*What you have to do:* Give back all the rows below word for word, leaving out the pictures.

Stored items
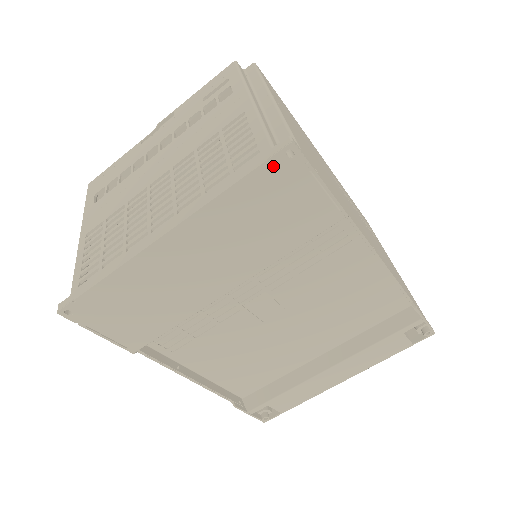
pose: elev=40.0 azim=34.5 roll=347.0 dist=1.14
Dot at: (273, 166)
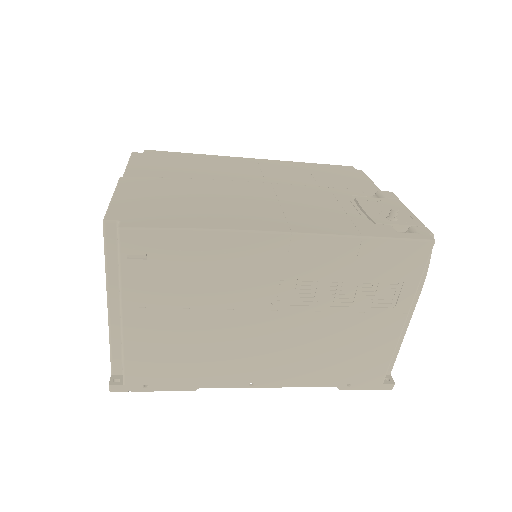
Dot at: occluded
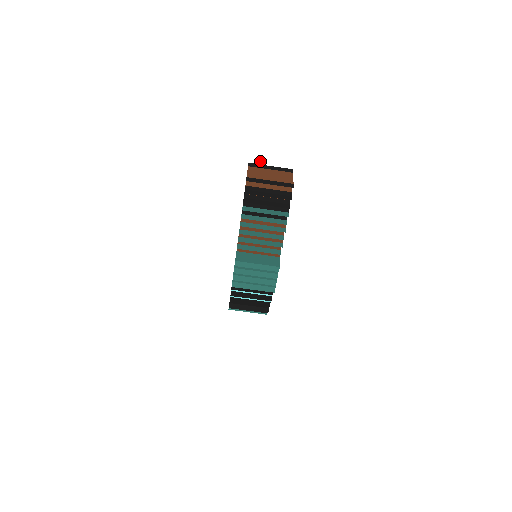
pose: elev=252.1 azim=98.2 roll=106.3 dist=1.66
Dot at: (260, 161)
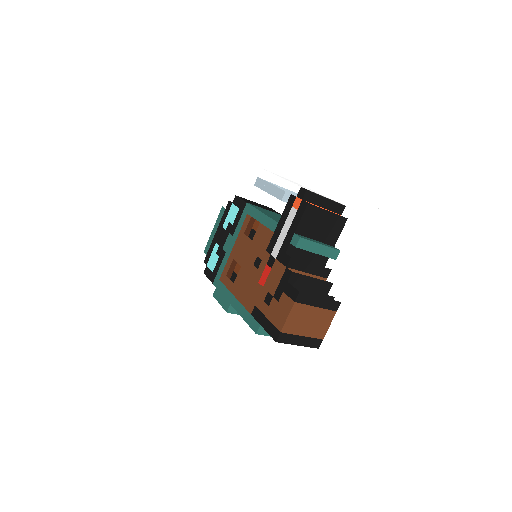
Dot at: (315, 285)
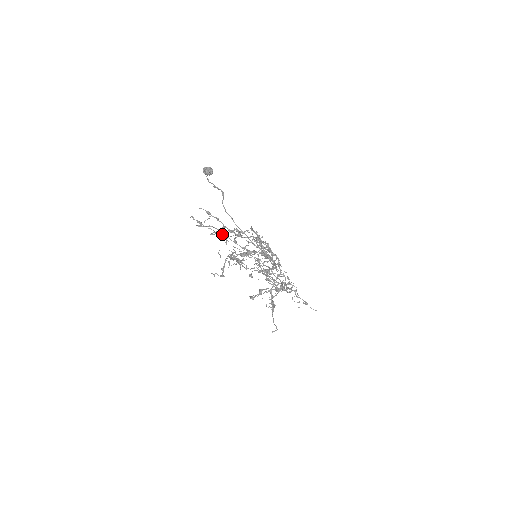
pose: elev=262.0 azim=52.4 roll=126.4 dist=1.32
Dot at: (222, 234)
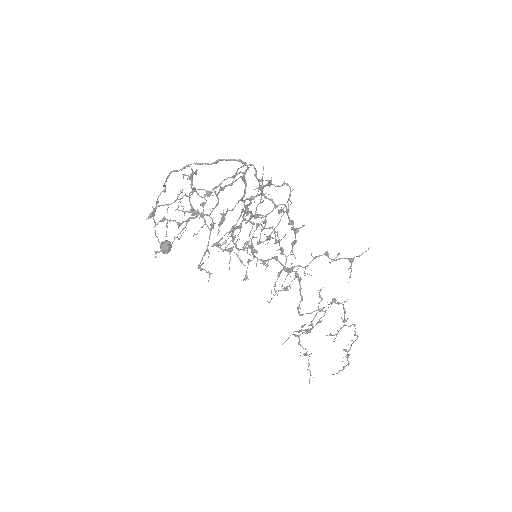
Dot at: (209, 273)
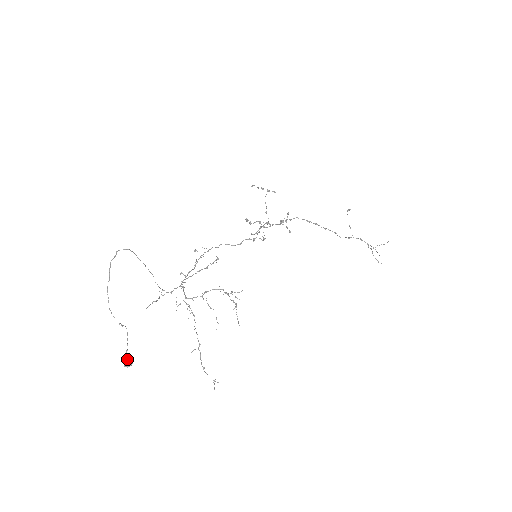
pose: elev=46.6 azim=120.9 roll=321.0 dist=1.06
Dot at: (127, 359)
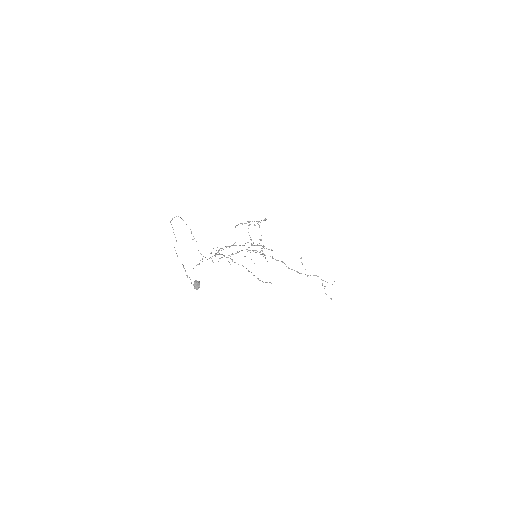
Dot at: (196, 281)
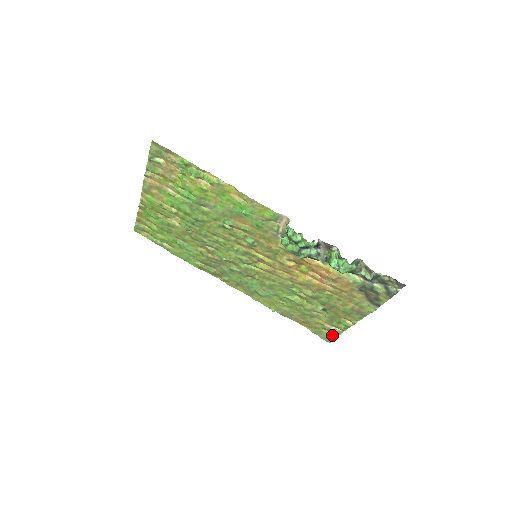
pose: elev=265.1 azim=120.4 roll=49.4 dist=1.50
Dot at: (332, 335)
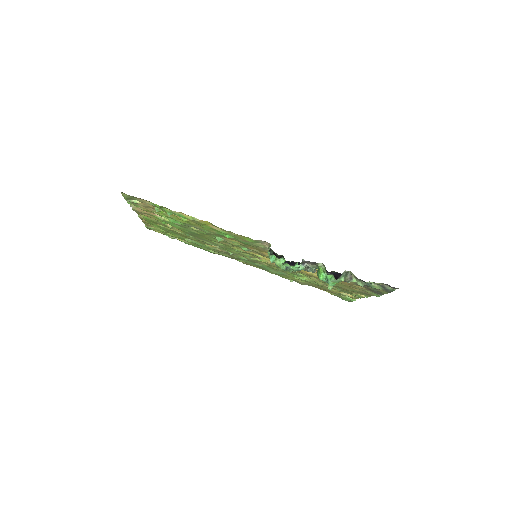
Dot at: (350, 299)
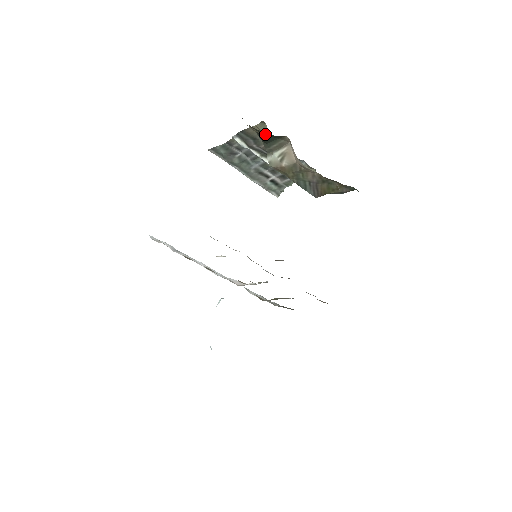
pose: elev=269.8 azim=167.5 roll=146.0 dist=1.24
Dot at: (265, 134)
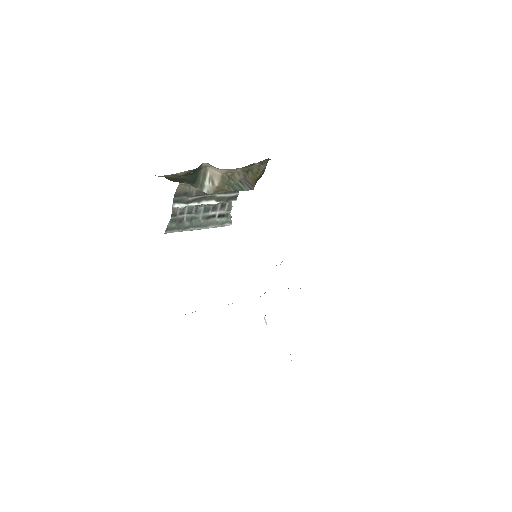
Dot at: (190, 175)
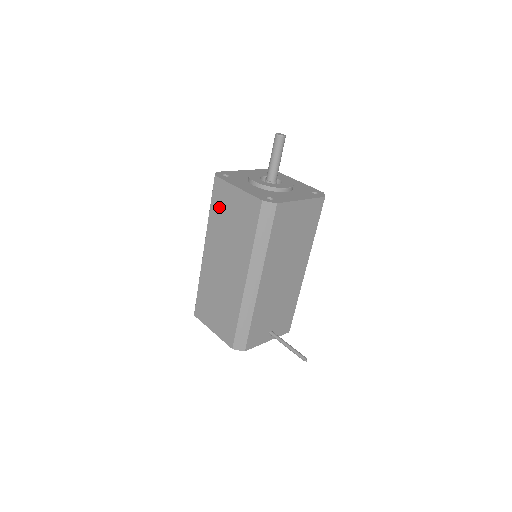
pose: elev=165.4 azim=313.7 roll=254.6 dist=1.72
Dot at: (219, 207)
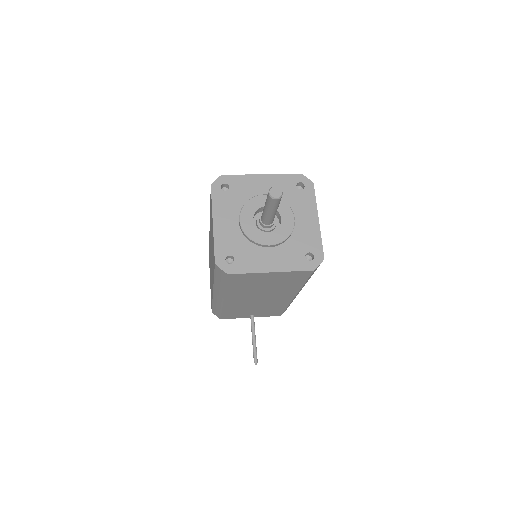
Dot at: occluded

*Full output:*
pose: elev=40.0 azim=34.5 roll=347.0 dist=1.14
Dot at: (273, 166)
Dot at: occluded
pose: elev=252.1 azim=98.2 roll=106.3 dist=1.66
Dot at: (260, 161)
Dot at: (315, 285)
pose: elev=262.0 azim=52.4 roll=126.4 dist=1.32
Dot at: (222, 234)
Dot at: (209, 273)
pose: elev=46.6 azim=120.9 roll=321.0 dist=1.06
Dot at: (127, 359)
Dot at: (196, 281)
pose: elev=265.1 azim=120.4 roll=49.4 dist=1.50
Dot at: (332, 335)
Dot at: (350, 299)
pose: elev=269.8 azim=167.5 roll=146.0 dist=1.24
Dot at: (265, 134)
Dot at: (190, 175)
pose: elev=165.4 azim=313.7 roll=254.6 dist=1.72
Dot at: (219, 207)
Dot at: occluded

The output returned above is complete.